Poutine s'en prend à Obama dans le New York Times

12/09/13 à 10:55 - Mise à jour à 10:55

Source: Le Vif

Vladimir Poutine plaide contre une intervention militaire en Syrie dans une opinion parue dans le quotidien The New York Times. "Nous devons cesser d'utiliser le langage de la violence et reprendre le chemin du compromis diplomatique et politique civilisé."

Poutine s'en prend à Obama dans le New York Times

© Reuters

L'opinion de Poutine sort 24 heures après le discours télévisé du président américain Barack Obama dans lequel ce dernier a plaidé pour une intervention américaine armée en Syrie et annoncé qu'il se déclarait d'accord avec l'initiative russe de placer les armes chimiques syriennes sous surveillance internationale. Le vote du parlement américain sur l'attaque de la Syrie, qu'Obama aurait sans doute perdu, a été postposé. Entre-temps, le Conseil de sécurité des Nations unies cherche une façon de mener à bien le projet russe.

Victimes innocentes et escalade

Poutine plaide en faveur d'une solution diplomatique au sein des Nations Unies. "Une solution différente serait inacceptable et constituerait une agression". Il met également les Américains en garde contre une intervention militaire".
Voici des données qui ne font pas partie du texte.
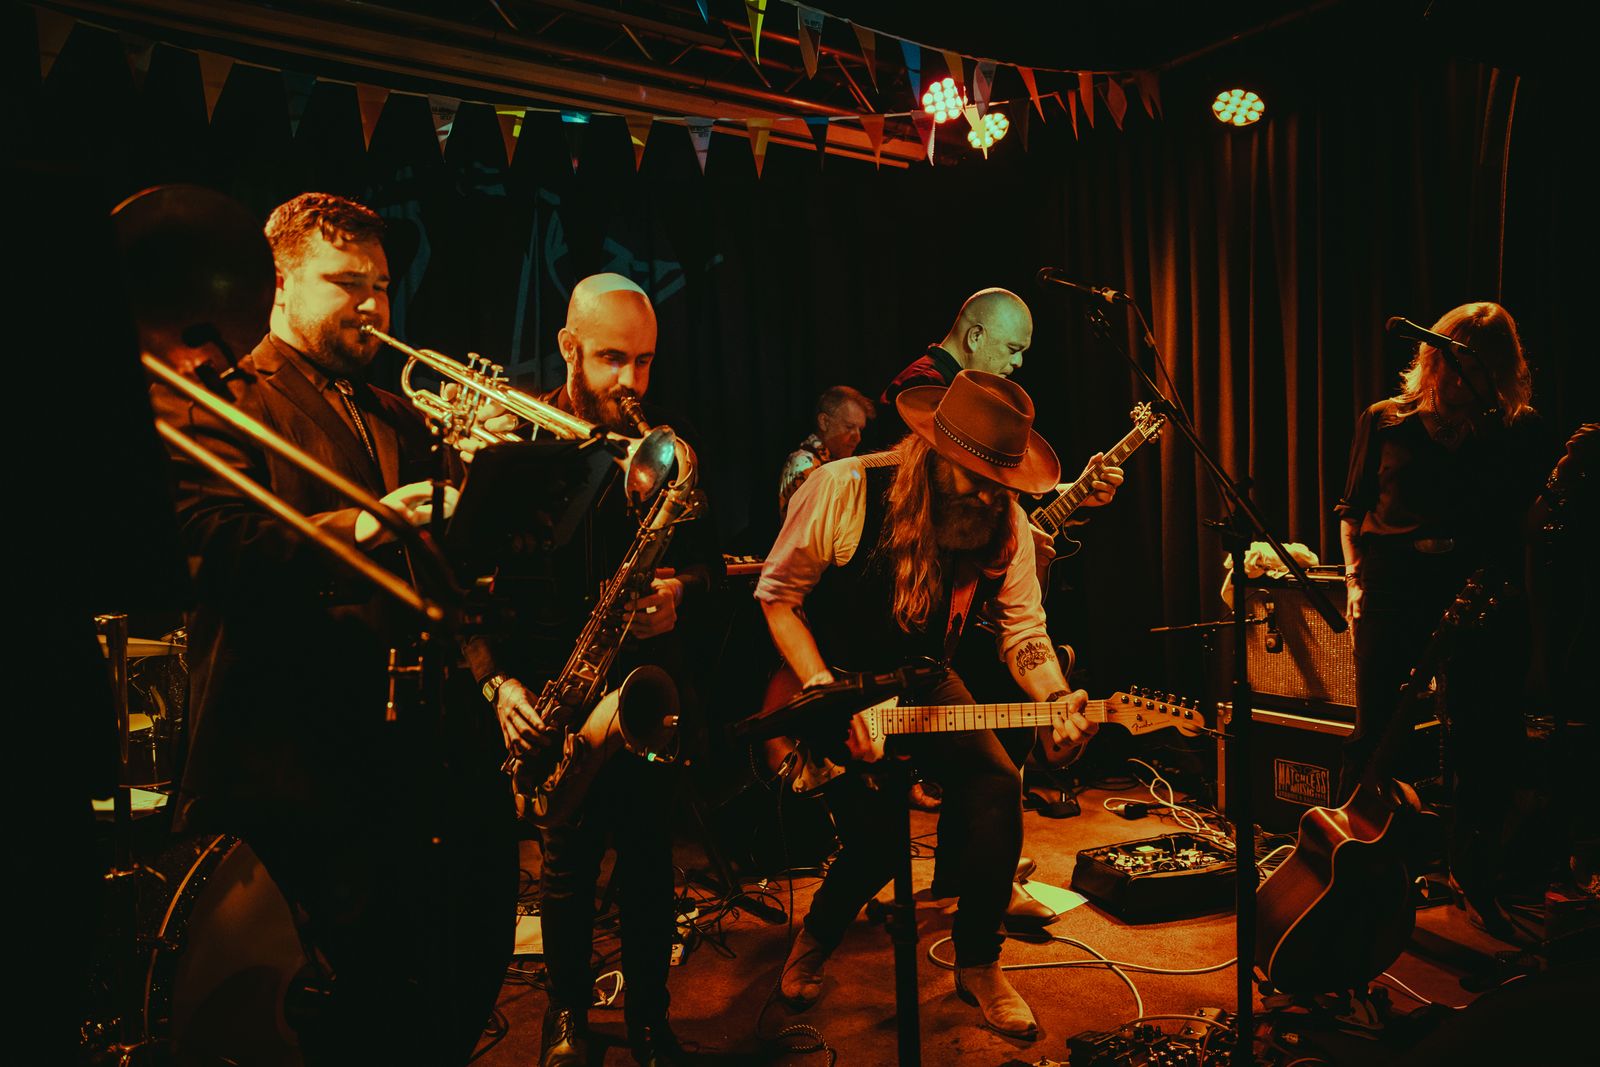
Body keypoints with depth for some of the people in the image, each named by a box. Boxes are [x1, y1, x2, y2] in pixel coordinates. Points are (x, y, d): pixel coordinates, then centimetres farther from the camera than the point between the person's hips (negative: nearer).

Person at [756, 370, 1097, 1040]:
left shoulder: (1006, 527, -11)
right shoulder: (844, 489, -23)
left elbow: (1024, 631, -4)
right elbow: (777, 593, -15)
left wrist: (1054, 699, -26)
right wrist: (827, 696, -23)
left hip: (922, 683, 4)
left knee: (998, 788, -18)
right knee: (874, 835, -18)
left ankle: (977, 964, 6)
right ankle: (814, 941, 19)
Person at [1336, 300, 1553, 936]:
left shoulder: (1521, 430, 6)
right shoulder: (1388, 420, 6)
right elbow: (1352, 509, 11)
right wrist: (1355, 579, 0)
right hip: (1394, 590, -1)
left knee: (1489, 739, 2)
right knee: (1377, 730, 0)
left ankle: (1474, 873, 25)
"L'attaque potentielle américaine de la Syrie alors que de nombreux pays et leaders politiques et religieux éminents, dont le pape, y sont opposés, fera plus de victimes. Elle pourrait faire dégénérer le conflit bien au-delà des frontières syriennes. Une attaque attiserait la violence et causerait une nouvelle vague de terrorisme. Elle minerait les efforts multilatéraux pour résoudre le problème nucléaire iranien ainsi que le conflit israélo-palestinien et déstabiliserait encore davantage le Moyen-Orient et l'Afrique du Nord".

Poutine met également en garde contre les éléments extrémistes au sein de l'opposition syrienne. "Il y a peu de défenseurs de la démocratie en Syrie, mais il y a plus qu'assez de combattants d'Al Qaeda et d'extrémistes de toutes sortes" affirme-t-il. "Les mercenaires des pays arabes qui participent au combat avec des centaines de militants de pays occidentaux et même de Russie constituent une source de profonde inquiétude. Se pourrait-il qu'ils reviennent dans nos pays avec l'expérience vécue en Syrie ?"

"Personne ne met en doute qu'on ait utilisé des gaz toxiques en Syrie" écrit Poutine. "Mais il y a une bonne raison pour croire qu'ils n'ont pas été employés par l'armée syrienne, mais par l'opposition pour déclencher une intervention de leurs puissants alliés étrangers qui choisiraient le camp des fondamentalistes. Les rapports qui font état d'une autre attaque préparée par les militants - en Israël cette fois - ne peuvent être ignorés."

Il est pour le moins inhabituel qu'un dirigeant étranger se mêle à un débat américain en publiant une opinion dans le journal principal du pays. En outre, Poutine n'épargne pas les critiques à l'égard des États-Unis.

"Il est alarmant que les interventions militaires d'autres pays soient devenues banales pour les États-Unis. Servent-elles les intérêts américains à long terme ? J'en doute. Des millions de personnes dans le monde ne considèrent pas les Américains comme un modèle de démocratie, mais comme un pays se servant exclusivement de sa force brute et bricolant des coalitions sous prétexte de la devise : soit vous êtes avec nous, soit vous êtes contre nous. "

Poutine accueille favorablement le fait qu'Obama soit prêt à continuer le dialogue avec la Russie et la Syrie. Mais entre-temps - et cela risque de mal tomber parmi de nombreux milieux américains - il fustige "l'exceptionnalisme américain", l'idée profondément ancrée aux États-Unis que l'Amérique diffère fondamentalement des autres pays et qu'elle a une tâche particulière à accomplir dans le monde.

Obama a également cité cet exceptionnalisme dans son discours pour motiver l'intervention américaine en Syrie. Poutine contredit le président américain: "Il est extrêmement dangereux d'encourager les gens à se considérer comme exceptionnels, quelle que soit la motivation. Il y a de grands pays et de petits, riches et pauvres, dotés de longues traditions démocratiques et d'autres pays en train de trouver leur chemin vers la démocratie. Nous sommes complètement différents, mais lorsque nous demandons la bénédiction de Dieu, il ne faut pas oublier qu'il nous a tous créés égaux."